There's an interesting article in Time published today, titled: Why Pixar's Brave is a Failure of Female EmpowermentUnlike the writer, I don't have a problem with Merida being a princess. Nor do I have a problem that she has to deal with the marriage issue. For the era, that was primarily what princesses were useful for: forming alliances by joining in marriage and producing heirs. How she deals with that is where she has to show her individuality. What is a problem, though, is the lack of both growth and of personal purpose by Merida, beyond the crisis (of her own making).


From the article:
The best parts of Brave are the scenes involving the changed Queen Elinor, now a gigantic bear. But despite a lot of superficial talk of fate — “Our fate lies within us. You only have to be brave enough to see it” — her physical metamorphosis represents the main transformation. Other than deciding her mother isn’t so bad, Merida doesn’t really grow. She’s simply extended her time as a tomboy, another archetype, less a girl than a stereotype of a kind of girl.  “It wasn’t clear to me what her arc was,” Orenstein (FTNH ed: author of Cinderella Ate My Daughter) says. “What is it that we are imagining girls moving toward here? ‘I get to ride around on a horse all day’ isn’t really enough. That isn’t going to take her anywhere. There wasn’t a desire to do something.” 
This wouldn’t feel so vaguely unsatisfying if Brave were just one of many Pixar movies that featured a strong female lead. It’s the absence of others that turns the spotlight on Brave. And having a princess protagonist isn’t inherently bad. It’s just that she is so chapter one of what girls can be — and so many other Pixar movies skipped most known chapters and moved on to whole new volumes. (FTNH: bold emphasis mine)
You can read the whole article HERE.
There's one other issue that appeared in the comments regarding the grilling Brave gets in the article. I feel for the parents who are tired of every movie needing to "be a good example" for their children when all they want is good, clean entertainment. I would wholeheartedly agree except for one major thing: the marketing push and resulting peer pressure from the toy angle (even four year olds will influence their peers with regard to what is "cool"!) really does speak as loudly, often louder, than the most conscientious parents. and that's when a kid hasn't even seen the movie! When the best way for a child to recapture their personal movie experience is through a toy or book with the same images, that's the "message" that will sink in and stay.

------------------------------

Written instruction.
Answer from the blog post on Brave:
(a) What is the title of the Time article?
(b) Which book did Orenstein write?
(c) According to the article, what scenes are the best parts of Brave?
Please rely on the blog post alone.

------------------------------

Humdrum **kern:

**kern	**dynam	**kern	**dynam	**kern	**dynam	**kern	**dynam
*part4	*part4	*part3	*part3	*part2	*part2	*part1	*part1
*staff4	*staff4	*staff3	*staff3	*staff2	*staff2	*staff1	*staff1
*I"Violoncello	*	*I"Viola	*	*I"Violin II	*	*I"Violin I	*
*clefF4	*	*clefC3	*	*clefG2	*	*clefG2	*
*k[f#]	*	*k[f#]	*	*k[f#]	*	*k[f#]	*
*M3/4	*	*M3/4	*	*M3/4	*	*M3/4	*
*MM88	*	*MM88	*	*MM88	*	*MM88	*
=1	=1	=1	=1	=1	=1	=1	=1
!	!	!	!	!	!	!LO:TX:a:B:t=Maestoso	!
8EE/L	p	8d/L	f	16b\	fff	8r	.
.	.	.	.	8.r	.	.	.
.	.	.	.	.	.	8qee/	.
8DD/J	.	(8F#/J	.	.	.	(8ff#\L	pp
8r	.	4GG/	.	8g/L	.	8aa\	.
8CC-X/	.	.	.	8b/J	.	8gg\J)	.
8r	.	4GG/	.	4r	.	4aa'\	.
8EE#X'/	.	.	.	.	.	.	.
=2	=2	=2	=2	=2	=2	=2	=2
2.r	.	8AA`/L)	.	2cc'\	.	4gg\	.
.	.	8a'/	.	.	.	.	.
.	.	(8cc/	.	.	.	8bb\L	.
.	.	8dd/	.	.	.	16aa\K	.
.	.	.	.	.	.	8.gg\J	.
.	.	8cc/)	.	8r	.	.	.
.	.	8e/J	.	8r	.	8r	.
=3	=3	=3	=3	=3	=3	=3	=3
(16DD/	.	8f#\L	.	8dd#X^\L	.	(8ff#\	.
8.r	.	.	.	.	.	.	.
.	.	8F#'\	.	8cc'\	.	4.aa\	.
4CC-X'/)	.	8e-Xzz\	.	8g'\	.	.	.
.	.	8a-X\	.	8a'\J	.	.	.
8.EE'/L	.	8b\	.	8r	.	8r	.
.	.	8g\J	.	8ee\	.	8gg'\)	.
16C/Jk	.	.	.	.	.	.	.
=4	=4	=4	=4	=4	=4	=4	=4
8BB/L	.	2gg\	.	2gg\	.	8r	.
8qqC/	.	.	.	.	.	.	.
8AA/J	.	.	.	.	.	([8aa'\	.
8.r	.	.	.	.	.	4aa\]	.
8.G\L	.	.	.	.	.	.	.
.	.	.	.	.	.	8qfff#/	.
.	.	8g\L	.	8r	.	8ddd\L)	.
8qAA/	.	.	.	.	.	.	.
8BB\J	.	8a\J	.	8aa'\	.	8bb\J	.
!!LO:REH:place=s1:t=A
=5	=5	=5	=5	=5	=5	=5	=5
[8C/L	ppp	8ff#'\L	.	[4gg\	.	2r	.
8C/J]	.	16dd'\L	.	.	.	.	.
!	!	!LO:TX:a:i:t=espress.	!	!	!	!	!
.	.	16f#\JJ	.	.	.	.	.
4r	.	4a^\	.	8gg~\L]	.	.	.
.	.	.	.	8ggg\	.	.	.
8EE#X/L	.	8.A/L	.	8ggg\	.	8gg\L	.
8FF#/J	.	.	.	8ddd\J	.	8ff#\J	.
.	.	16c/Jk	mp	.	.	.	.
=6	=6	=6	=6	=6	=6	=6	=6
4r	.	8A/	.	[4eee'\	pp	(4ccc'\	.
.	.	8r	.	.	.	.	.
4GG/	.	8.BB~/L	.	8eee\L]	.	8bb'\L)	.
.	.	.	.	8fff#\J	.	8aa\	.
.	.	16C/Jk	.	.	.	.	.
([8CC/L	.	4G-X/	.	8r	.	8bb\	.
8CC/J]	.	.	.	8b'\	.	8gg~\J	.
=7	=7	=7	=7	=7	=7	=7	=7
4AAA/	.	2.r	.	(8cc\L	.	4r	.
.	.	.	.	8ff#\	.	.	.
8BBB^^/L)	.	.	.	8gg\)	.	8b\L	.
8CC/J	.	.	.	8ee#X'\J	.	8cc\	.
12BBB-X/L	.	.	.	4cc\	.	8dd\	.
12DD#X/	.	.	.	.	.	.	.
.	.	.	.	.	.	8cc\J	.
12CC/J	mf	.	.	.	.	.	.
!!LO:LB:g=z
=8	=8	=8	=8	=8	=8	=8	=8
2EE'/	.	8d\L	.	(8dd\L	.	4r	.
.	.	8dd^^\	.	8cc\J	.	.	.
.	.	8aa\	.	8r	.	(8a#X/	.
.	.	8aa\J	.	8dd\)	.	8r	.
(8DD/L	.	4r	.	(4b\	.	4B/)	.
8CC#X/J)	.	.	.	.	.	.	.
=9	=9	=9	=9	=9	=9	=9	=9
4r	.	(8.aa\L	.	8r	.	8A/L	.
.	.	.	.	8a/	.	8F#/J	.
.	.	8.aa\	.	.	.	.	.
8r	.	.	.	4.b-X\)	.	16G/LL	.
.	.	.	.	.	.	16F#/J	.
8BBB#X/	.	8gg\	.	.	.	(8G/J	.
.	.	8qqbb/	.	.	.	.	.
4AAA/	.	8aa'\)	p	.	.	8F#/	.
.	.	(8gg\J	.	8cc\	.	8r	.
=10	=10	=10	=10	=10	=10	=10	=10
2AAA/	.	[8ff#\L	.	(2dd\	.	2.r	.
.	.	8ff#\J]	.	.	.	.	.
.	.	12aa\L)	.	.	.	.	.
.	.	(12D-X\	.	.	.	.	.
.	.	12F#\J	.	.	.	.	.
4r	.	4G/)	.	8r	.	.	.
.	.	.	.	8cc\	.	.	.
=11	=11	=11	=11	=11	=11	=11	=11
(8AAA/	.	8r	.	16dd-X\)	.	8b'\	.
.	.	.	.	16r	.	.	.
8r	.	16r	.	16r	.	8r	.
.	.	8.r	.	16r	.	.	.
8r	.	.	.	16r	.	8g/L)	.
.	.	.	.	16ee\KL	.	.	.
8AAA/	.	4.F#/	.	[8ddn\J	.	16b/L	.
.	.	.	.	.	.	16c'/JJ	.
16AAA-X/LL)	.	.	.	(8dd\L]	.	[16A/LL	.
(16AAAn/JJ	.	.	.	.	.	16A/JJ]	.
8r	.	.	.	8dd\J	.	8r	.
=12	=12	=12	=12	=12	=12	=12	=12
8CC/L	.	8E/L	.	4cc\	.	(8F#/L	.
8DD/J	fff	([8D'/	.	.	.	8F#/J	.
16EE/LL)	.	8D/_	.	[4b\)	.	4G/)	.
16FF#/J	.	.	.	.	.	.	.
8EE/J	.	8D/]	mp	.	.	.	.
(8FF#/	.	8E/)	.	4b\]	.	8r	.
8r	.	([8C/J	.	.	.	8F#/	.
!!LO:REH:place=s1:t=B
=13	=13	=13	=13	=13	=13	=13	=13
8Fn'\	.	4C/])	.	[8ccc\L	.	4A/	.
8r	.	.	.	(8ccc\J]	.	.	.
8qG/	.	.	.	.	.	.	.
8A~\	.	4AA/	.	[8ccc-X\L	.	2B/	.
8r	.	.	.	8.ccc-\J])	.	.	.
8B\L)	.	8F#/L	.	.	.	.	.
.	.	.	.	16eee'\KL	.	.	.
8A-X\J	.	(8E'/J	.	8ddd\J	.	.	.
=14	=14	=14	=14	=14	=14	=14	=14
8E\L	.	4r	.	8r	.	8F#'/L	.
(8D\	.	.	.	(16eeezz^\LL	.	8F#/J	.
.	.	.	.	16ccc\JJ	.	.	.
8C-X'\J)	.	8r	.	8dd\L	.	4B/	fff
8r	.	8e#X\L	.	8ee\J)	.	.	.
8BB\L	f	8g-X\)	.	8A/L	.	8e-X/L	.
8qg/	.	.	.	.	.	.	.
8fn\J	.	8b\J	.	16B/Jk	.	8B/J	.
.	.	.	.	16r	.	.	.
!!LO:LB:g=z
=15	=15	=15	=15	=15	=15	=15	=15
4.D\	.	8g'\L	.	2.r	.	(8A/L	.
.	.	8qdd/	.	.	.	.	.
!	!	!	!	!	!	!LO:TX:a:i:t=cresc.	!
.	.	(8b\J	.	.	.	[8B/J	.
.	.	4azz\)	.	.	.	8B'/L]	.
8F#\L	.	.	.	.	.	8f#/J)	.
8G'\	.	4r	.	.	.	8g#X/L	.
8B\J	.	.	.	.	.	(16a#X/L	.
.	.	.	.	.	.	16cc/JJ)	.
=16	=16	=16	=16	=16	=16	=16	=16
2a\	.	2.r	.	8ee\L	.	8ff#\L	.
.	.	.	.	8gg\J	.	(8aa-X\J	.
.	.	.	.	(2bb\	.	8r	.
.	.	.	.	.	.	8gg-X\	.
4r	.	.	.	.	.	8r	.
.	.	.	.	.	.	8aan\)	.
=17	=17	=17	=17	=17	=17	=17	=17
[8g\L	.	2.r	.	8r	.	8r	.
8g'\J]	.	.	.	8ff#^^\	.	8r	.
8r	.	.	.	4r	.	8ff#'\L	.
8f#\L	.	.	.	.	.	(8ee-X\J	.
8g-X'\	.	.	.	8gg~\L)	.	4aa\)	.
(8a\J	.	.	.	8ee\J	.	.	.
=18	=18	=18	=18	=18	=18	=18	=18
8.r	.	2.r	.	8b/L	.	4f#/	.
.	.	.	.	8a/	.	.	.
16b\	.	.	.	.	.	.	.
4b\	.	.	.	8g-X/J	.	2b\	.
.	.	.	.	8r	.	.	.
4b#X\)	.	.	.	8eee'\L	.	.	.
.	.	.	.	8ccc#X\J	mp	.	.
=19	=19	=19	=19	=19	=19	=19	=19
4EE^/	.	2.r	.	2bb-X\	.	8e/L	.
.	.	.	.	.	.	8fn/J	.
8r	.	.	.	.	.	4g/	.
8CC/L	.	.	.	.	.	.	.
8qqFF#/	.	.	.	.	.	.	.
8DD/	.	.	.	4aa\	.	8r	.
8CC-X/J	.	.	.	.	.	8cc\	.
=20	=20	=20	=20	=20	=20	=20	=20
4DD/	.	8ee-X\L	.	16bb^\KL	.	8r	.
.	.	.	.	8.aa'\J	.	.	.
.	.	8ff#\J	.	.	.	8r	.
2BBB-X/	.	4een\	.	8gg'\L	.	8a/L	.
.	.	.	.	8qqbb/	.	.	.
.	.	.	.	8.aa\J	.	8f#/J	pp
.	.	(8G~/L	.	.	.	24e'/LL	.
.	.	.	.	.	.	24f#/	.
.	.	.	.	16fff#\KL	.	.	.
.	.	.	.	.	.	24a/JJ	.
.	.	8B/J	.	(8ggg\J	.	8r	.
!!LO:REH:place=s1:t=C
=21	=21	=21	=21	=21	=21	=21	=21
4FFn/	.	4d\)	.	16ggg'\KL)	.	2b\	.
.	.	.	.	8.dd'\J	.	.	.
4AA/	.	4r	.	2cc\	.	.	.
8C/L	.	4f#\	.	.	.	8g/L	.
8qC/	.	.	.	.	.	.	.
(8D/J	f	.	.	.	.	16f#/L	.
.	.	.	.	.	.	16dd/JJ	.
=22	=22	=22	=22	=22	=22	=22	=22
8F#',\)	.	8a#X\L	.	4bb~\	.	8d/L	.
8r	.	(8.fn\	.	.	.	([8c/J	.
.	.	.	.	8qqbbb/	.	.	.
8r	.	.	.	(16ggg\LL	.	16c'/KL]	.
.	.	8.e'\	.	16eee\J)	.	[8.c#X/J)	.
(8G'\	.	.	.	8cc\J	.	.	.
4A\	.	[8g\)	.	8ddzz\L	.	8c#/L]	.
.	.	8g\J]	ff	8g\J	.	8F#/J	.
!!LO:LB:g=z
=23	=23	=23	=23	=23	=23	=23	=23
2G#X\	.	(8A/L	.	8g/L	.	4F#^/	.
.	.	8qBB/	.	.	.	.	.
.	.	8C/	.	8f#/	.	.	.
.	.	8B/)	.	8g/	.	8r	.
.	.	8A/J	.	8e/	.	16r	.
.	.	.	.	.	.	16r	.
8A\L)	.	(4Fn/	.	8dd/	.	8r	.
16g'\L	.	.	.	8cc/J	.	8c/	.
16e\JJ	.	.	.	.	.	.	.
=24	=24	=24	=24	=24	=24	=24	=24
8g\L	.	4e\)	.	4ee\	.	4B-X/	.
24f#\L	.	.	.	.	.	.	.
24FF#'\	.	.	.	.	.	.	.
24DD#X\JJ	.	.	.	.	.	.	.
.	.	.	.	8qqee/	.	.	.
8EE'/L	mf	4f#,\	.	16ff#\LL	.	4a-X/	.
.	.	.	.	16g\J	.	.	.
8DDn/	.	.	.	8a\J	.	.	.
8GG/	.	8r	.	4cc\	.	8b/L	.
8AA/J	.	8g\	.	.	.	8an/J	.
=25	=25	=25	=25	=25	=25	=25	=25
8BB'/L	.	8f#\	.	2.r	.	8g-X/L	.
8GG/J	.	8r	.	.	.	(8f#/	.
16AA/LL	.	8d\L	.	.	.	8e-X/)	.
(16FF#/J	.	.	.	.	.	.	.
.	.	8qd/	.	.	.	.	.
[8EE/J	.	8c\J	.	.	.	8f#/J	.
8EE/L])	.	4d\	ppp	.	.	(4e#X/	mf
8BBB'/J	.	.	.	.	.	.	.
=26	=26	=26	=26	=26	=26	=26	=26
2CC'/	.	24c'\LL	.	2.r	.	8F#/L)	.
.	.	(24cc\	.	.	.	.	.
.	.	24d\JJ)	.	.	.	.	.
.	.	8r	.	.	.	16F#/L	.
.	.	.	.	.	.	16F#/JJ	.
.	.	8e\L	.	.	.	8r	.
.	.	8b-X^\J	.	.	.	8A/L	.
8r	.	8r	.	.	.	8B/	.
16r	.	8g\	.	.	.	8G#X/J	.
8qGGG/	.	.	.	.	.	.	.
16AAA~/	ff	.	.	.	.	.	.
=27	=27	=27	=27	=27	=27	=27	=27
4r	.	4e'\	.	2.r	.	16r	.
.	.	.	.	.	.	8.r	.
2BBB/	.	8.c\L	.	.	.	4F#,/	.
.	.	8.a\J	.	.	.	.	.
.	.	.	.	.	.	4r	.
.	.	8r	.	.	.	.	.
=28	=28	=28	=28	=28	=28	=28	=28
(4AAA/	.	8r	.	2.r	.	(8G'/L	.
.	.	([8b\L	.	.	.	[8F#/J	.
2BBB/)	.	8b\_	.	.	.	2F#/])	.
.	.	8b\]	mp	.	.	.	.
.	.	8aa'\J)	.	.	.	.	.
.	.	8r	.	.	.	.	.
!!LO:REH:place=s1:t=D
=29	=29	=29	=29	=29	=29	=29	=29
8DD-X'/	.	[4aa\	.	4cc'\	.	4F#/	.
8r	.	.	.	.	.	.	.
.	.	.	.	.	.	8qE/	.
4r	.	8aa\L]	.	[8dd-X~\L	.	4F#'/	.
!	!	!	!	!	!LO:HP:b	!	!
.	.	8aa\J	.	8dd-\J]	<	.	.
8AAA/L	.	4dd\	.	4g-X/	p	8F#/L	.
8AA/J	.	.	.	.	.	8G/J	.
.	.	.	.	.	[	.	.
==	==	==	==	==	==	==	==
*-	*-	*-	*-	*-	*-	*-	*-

------------------------------

Task output.
(a) "Why Pixar's Brave is a Failure of Female Empowerment"
(b) Cinderella Ate My Daughter
(c) The scenes involving the changed Queen Elinor, now a gigantic bear